**Selected extract**
┌──

Andersen's Pea Soup in Santa Nella on Interstate 5—south of Newman, Patterson, and most significantly, Tracy—has a bar. We didn't drink there, but Nusia and I walked through it.
I don't think Tracy gets paired with "significantly" much.
Oh yeah, Nusia liked the pea soup.
A recent trip to the Bay Area brought us to our favorite backyard farm: Uncle Rich's in Berkeley. Corn, beans, tomatoes (red and yellow, big and small), onions (sweet as candy when grilled), leeks, lettuce, strawberries (Nusia definitely picked and ate those), pears, apples, asparagus, kiwi fruit (that's right), sweet peppers, hot peppers, potatoes. And more.
Rich's backyard breadbasket was/is one of the key inspirations for me to try growing food. But whereas my novice attempts are sometimes successful, in small ways, Rich brings about some serious YIELDS. Dinners at Karen and Rich's are full of the tastiest veggies you could hope for.

└──

**Information provided**
┌──

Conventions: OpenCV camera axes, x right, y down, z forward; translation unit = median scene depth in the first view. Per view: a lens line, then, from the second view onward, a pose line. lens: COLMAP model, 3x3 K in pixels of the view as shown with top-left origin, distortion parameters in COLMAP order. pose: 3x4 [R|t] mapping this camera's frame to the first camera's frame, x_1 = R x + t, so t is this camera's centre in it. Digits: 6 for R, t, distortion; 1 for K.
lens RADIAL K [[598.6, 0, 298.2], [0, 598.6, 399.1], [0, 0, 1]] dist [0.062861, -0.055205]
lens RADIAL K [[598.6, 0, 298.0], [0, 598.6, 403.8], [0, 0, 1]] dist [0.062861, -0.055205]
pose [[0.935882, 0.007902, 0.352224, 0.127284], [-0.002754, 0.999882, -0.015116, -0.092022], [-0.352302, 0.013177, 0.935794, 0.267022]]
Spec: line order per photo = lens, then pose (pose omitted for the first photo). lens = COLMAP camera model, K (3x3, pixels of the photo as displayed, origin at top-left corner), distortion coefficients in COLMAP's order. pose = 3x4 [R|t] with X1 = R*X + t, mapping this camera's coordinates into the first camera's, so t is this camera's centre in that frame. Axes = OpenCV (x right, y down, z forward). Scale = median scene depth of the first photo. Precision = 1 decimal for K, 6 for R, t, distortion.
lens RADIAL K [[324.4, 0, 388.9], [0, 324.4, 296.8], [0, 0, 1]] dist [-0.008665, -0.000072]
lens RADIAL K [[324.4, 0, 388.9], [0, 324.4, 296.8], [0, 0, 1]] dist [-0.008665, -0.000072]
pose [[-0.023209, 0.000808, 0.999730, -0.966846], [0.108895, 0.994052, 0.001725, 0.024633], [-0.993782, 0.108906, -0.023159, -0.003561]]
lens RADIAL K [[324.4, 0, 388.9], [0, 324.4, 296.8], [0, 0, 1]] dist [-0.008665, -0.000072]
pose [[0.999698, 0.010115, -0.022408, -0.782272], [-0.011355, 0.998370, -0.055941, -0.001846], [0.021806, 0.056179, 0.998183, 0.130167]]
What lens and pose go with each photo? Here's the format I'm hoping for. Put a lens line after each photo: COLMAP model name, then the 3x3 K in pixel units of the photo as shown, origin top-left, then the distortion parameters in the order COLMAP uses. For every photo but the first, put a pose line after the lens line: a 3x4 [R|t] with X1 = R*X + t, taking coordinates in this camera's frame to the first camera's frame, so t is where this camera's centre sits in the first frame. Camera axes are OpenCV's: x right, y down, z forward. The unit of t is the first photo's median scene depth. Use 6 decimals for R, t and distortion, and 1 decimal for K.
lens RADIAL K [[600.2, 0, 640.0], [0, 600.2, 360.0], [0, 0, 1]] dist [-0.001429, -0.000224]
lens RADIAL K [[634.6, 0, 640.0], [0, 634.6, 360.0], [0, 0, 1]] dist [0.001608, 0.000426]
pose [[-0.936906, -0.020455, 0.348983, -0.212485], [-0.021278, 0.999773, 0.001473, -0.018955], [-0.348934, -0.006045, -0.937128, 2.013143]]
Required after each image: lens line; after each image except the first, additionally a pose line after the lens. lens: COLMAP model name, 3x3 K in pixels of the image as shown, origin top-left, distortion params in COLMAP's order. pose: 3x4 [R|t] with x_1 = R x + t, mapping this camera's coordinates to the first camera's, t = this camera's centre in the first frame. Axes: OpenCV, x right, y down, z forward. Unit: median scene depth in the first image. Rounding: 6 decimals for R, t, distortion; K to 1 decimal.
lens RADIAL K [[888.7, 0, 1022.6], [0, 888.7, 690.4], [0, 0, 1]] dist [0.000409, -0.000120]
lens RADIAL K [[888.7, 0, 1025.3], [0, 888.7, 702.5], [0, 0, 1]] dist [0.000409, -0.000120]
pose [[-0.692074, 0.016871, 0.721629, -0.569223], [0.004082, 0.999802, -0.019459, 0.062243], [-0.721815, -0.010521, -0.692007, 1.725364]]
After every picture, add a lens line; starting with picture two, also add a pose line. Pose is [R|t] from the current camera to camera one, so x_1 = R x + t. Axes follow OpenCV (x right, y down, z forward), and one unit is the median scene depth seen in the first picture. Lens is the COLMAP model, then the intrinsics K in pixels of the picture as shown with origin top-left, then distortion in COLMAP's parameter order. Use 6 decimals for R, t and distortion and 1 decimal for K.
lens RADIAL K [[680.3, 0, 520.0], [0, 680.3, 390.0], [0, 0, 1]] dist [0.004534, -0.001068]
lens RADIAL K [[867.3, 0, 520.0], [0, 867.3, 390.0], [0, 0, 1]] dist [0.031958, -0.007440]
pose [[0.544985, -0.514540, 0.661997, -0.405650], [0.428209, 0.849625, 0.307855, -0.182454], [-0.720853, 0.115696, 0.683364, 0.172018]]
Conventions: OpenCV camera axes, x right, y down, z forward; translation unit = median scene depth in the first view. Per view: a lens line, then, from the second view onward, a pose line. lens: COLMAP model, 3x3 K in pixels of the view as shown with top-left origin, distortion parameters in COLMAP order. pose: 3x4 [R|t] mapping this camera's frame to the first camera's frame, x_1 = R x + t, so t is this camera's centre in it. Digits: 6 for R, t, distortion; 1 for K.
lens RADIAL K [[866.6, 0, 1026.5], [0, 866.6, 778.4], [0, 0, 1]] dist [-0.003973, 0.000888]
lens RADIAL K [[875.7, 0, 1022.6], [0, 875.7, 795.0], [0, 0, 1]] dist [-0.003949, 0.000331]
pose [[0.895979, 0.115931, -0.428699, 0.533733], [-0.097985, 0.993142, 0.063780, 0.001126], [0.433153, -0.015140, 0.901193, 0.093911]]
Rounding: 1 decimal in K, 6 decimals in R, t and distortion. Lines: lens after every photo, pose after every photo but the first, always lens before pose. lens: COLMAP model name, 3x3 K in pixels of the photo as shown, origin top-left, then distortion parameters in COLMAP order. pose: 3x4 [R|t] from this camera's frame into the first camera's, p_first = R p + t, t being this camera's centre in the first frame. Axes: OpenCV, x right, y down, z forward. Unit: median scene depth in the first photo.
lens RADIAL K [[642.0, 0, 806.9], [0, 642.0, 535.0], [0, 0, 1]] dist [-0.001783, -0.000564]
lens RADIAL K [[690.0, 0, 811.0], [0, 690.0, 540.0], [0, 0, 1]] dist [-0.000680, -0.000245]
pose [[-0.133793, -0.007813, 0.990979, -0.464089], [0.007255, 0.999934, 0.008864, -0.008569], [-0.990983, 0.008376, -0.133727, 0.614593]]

└──

**What you will do**
Continue the piece about the Bay Area trip and Uncle Rich's backyard farm in Berkeley from its final sentence.

**Response below**
You might like to make fun of Berkeley. And, don't get me wrong, it's fun. They do wear their hearts on their bumper stickers up there. Is there dramatic segregation and inequality, as in all American cities? Yes. But they also have beautiful flower gardens instead of lawns, and vegetables growing in what seems to be every other yard. Big old grand trees line the streets. The early-20th century houses are the anti-Irvine.
And bikes. Bicycles are just part of life in Berkeley. Normal people (not bike geeks) ride bicycles to get from point A to point B. Bike geeks abound. Bike paths abound. Signs indicating bike-friendly streets abound. It ain't L.A.
So make fun of Berkeley. I might, too. But we sophisticated Angelenos have a couple of things to learn from our statemates.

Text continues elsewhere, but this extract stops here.